Суть задания: Извлеките дословно весь отрывок об аббатстве Сен-Дени и Сюжере, ничего в нем не меняя.

Фрагмент документа:
<<<<

Аббатство Сен-Дени, реформированное так, как этого хотел Сюжер, в корне отличалось от того, как бы хотел видеть его переустройство Св. Бернар, а в одном весьма существенном отношении имелось не только различие, но и непримиримое противоречие между отношением к таким преобразованиям Св. Бернара и Сюжера. У Сюжера никогда и в мыслях не было каким бы то ни было образом ограничивать доступ мирян в Дом Божий; напротив, он хотел, чтобы как можно больше людей приходило туда, но так, чтобы не возникло никаких неудобств и беспорядков – а это значит, что ему была нужна церковь большего размера. Никогда он не принял бы каких бы то ни было оправданий тому, чтобы не допустить к священным предметам желающих их лицезреть; напротив, он стремился выставлять реликвии как можно более «благородным» и «заметным» образом. При этом он не желал ни в коем случае допустить излишней толчеи и давки, и посему приказал переместить реликвии из крипты в chevet, которому суждено было стать непревзойденным типом восточного конца Готического собора. Не сыскать более непростительной оплошности, полагал Сюжер, чем изъятие из службы Богу и Его святым того, что Он положил природе дать человеку в виде материалов, а человеку затем довести до совершенства: сосуды из минералов, украшенные жемчугами и самоцветами, золотые канделябры и алтарные панели, скульптуру и витражное стекло, мозаики и эмали, прекрасные облачения и гобелены.

>>>>

Сохранённые строки:
<<<<

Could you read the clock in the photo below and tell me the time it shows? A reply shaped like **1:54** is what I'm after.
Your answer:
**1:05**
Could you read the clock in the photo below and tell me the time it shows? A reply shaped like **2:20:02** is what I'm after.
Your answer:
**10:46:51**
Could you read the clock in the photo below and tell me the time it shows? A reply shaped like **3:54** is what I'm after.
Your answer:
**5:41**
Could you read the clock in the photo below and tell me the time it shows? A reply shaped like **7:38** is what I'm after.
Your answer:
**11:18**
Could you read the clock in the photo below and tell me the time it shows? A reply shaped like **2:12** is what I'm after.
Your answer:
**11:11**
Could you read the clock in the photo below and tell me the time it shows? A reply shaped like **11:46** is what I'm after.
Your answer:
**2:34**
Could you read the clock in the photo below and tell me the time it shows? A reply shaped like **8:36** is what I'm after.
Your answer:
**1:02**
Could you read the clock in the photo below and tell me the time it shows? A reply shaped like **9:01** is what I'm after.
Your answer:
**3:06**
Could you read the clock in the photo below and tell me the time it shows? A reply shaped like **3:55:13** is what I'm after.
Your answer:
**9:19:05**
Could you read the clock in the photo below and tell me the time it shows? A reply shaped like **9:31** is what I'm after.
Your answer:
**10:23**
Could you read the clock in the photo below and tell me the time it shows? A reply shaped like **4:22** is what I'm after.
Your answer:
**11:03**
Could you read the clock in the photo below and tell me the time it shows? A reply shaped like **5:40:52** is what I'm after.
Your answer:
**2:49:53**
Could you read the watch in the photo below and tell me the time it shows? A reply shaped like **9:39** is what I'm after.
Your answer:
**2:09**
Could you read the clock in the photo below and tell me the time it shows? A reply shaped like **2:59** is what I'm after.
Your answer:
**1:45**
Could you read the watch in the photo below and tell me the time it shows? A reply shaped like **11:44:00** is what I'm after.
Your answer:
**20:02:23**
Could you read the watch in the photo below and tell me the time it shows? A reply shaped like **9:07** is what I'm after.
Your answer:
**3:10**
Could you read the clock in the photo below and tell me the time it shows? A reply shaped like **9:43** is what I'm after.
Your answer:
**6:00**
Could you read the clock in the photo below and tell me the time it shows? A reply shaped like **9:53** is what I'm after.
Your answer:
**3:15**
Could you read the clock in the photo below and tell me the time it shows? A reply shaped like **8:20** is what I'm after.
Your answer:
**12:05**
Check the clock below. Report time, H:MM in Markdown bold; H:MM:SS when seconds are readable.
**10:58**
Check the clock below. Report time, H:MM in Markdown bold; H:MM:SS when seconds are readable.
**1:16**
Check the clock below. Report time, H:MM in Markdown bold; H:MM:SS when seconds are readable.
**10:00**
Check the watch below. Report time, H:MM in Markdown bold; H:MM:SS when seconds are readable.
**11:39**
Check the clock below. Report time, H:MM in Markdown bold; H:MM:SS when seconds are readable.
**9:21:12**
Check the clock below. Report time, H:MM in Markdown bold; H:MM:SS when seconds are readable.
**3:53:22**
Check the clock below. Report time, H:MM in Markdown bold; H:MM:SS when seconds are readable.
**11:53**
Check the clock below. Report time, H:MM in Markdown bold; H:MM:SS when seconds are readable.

>>>>

Ответ на задание:
Аббатство Сен-Дени, реформированное так, как этого хотел Сюжер, в корне отличалось от того, как бы хотел видеть его переустройство Св. Бернар, а в одном весьма существенном отношении имелось не только различие, но и непримиримое противоречие между отношением к таким преобразованиям Св. Бернара и Сюжера. У Сюжера никогда и в мыслях не было каким бы то ни было образом ограничивать доступ мирян в Дом Божий; напротив, он хотел, чтобы как можно больше людей приходило туда, но так, чтобы не возникло никаких неудобств и беспорядков – а это значит, что ему была нужна церковь большего размера. Никогда он не принял бы каких бы то ни было оправданий тому, чтобы не допустить к священным предметам желающих их лицезреть; напротив, он стремился выставлять реликвии как можно более «благородным» и «заметным» образом. При этом он не желал ни в коем случае допустить излишней толчеи и давки, и посему приказал переместить реликвии из крипты в chevet, которому суждено было стать непревзойденным типом восточного конца Готического собора. Не сыскать более непростительной оплошности, полагал Сюжер, чем изъятие из службы Богу и Его святым того, что Он положил природе дать человеку в виде материалов, а человеку затем довести до совершенства: сосуды из минералов, украшенные жемчугами и самоцветами, золотые канделябры и алтарные панели, скульптуру и витражное стекло, мозаики и эмали, прекрасные облачения и гобелены.